Trecho selecionado
'''

Novo chip resiste a 700°C e pode revolucionar a inteligência artificial

Memristor inovador opera em temperaturas extremas, superando limites da eletrônica
Engenheiros da Universidade do Sul da Califórnia (USC) desenvolveram um dispositivo de memória capaz de funcionar em temperaturas acima de 700°C (1300°F), superando a barreira térmica que limita a eletrônica atual. Essa inovação, publicada em março de 2026 na revista Science, promete transformar desde a exploração espacial até o processamento de inteligência artificial (IA).
Desafio térmico na eletrônica moderna
Dispositivos eletrônicos convencionais começam a falhar quando expostos a temperaturas superiores a 200°C, um problema que há décadas desafia engenheiros. O calor provoca migração de átomos metálicos que acabam causando curtos-circuitos permanentes e falhas nos circuitos.

'''

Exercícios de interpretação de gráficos
'''

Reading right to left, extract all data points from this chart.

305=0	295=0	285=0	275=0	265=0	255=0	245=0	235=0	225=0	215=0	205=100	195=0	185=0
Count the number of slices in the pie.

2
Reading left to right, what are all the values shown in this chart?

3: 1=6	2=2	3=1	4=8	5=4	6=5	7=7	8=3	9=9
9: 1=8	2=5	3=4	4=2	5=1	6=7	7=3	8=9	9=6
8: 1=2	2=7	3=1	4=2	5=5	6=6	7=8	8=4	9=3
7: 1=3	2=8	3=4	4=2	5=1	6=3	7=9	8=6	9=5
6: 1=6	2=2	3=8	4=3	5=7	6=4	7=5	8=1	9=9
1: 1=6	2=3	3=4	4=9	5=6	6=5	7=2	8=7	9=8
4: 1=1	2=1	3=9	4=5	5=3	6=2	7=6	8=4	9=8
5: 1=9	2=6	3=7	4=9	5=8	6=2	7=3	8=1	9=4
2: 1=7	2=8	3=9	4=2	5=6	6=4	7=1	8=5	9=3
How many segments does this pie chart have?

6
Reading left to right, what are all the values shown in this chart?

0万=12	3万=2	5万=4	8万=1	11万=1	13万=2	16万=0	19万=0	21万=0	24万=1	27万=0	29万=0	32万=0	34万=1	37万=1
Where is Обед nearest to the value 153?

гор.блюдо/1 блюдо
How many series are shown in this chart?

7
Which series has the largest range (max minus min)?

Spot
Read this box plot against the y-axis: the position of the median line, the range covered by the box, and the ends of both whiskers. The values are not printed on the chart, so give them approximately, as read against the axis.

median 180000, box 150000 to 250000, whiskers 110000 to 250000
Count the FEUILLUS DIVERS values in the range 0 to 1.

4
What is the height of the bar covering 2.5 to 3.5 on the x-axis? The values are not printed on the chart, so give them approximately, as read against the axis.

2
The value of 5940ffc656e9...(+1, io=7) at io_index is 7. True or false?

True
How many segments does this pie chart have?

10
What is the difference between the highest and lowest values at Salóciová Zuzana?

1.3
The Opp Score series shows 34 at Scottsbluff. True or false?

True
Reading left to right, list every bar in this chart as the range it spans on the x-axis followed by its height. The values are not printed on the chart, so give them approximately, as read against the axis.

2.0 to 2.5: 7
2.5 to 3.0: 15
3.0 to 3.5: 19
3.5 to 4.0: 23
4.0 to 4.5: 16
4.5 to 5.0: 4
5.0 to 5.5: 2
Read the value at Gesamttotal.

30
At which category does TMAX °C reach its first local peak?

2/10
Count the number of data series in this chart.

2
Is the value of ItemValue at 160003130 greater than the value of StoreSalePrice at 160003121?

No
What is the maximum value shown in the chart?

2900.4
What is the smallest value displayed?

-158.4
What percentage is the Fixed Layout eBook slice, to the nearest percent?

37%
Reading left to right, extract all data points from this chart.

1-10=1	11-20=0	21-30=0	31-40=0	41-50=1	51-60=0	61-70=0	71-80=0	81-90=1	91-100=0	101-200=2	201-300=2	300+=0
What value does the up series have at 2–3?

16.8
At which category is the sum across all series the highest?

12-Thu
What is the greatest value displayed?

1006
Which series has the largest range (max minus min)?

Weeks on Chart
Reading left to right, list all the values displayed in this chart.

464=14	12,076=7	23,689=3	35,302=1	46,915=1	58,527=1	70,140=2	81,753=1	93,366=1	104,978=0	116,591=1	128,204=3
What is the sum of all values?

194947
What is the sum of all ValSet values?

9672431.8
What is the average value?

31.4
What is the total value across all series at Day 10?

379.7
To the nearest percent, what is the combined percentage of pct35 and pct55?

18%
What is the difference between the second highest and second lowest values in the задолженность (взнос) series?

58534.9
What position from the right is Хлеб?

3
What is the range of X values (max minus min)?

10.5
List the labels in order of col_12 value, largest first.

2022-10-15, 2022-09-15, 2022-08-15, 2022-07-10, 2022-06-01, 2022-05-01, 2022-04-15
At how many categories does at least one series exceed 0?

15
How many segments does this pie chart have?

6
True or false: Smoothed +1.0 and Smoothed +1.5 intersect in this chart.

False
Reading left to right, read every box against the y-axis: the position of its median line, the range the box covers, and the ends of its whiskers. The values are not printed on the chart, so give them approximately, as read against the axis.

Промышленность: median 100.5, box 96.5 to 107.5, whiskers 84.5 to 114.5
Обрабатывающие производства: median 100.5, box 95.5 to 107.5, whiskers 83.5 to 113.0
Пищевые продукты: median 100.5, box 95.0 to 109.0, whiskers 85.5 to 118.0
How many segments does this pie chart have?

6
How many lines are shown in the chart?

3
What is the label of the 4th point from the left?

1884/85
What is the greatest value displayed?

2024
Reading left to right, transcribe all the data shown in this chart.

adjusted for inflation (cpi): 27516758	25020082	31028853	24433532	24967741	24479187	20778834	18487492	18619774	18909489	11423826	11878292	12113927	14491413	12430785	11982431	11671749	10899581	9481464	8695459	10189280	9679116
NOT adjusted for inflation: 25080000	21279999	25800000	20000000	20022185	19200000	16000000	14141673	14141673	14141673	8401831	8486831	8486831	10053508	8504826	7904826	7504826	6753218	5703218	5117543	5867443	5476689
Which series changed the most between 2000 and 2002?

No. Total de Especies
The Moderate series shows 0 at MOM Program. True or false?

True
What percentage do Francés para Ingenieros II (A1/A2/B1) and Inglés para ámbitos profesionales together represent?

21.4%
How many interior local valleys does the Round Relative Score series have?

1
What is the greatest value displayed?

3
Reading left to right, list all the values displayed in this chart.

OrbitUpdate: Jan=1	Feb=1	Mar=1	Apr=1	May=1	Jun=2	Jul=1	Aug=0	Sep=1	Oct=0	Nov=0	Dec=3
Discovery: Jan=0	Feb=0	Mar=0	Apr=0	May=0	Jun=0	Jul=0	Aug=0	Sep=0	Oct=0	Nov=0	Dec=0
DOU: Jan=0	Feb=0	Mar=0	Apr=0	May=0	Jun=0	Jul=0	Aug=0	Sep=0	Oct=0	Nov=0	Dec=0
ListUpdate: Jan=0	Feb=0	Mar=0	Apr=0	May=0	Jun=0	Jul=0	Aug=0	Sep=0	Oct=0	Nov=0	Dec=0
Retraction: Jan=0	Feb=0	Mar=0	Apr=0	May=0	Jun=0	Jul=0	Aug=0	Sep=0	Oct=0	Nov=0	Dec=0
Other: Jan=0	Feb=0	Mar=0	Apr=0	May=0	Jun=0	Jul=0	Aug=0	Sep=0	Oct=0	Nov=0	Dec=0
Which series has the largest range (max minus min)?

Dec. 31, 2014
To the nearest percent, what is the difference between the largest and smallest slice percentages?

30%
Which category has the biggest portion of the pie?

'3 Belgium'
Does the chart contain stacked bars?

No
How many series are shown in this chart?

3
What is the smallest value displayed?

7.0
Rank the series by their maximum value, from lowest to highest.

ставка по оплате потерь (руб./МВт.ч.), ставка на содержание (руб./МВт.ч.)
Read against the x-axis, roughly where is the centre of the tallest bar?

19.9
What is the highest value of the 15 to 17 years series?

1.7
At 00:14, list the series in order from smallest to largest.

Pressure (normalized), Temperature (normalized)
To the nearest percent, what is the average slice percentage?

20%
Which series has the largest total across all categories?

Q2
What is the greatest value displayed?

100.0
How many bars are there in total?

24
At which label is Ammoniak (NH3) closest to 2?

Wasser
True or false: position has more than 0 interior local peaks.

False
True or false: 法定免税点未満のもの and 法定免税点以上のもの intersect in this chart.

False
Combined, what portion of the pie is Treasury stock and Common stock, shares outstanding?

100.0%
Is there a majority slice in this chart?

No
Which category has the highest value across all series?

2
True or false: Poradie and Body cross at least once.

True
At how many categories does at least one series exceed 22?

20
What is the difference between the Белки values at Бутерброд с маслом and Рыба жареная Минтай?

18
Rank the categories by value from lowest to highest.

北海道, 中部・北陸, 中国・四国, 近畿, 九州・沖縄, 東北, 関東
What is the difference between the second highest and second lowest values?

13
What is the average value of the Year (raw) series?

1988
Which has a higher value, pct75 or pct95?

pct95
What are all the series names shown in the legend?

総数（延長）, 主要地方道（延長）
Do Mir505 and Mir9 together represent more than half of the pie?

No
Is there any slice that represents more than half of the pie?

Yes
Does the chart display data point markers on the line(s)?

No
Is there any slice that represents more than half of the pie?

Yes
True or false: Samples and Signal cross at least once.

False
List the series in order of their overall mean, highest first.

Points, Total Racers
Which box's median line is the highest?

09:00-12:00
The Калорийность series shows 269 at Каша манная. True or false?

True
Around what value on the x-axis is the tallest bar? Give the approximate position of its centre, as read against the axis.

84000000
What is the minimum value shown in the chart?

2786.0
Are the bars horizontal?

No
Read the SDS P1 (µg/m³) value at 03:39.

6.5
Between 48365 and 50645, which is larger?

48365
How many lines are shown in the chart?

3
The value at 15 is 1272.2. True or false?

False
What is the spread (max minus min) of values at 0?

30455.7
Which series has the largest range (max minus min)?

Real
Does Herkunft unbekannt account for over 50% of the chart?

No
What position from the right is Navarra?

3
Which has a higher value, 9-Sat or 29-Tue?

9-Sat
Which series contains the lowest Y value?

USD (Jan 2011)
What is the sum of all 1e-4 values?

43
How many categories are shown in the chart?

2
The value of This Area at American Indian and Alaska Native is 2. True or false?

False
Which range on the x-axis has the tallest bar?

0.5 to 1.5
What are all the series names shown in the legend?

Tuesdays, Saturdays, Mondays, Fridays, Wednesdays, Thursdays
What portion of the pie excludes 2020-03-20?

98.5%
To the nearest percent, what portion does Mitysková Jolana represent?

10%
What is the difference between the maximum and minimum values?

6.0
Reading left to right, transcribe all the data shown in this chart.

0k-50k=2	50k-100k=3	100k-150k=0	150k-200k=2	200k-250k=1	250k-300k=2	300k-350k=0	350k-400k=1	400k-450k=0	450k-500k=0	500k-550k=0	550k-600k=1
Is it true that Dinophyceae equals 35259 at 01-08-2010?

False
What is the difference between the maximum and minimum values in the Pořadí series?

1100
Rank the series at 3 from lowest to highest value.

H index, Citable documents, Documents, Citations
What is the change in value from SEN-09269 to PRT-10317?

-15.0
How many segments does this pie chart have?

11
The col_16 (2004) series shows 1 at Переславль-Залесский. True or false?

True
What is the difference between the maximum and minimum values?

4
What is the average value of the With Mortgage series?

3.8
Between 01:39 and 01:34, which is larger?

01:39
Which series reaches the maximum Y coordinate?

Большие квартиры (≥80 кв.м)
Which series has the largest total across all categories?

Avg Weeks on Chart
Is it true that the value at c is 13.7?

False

'''

Tarefas propostas
(a) Responda, com base no texto sobre o novo chip:
(i) Em que universidade trabalham os engenheiros que desenvolveram o dispositivo?
(ii) Em que revista a inovação foi publicada?
(iii) A partir de que temperatura os dispositivos eletrônicos convencionais começam a falhar?
(b) Reproduza sem alterações a parte do texto sobre o novo chip que começa em "Novo chip resiste" e termina em "inteligência artificial (IA).".
(c) Liste todos os valores de temperatura diferentes que aparecem no texto sobre o novo chip.

Respostas
(a)
(i) Na Universidade do Sul da Califórnia (USC).
(ii) Na revista Science.
(iii) Acima de 200°C.

(b)
Novo chip resiste a 700°C e pode revolucionar a inteligência artificial

Memristor inovador opera em temperaturas extremas, superando limites da eletrônica
Engenheiros da Universidade do Sul da Califórnia (USC) desenvolveram um dispositivo de memória capaz de funcionar em temperaturas acima de 700°C (1300°F), superando a barreira térmica que limita a eletrônica atual. Essa inovação, publicada em março de 2026 na revista Science, promete transformar desde a exploração espacial até o processamento de inteligência artificial (IA).

(c)
700°C
1300°F
200°C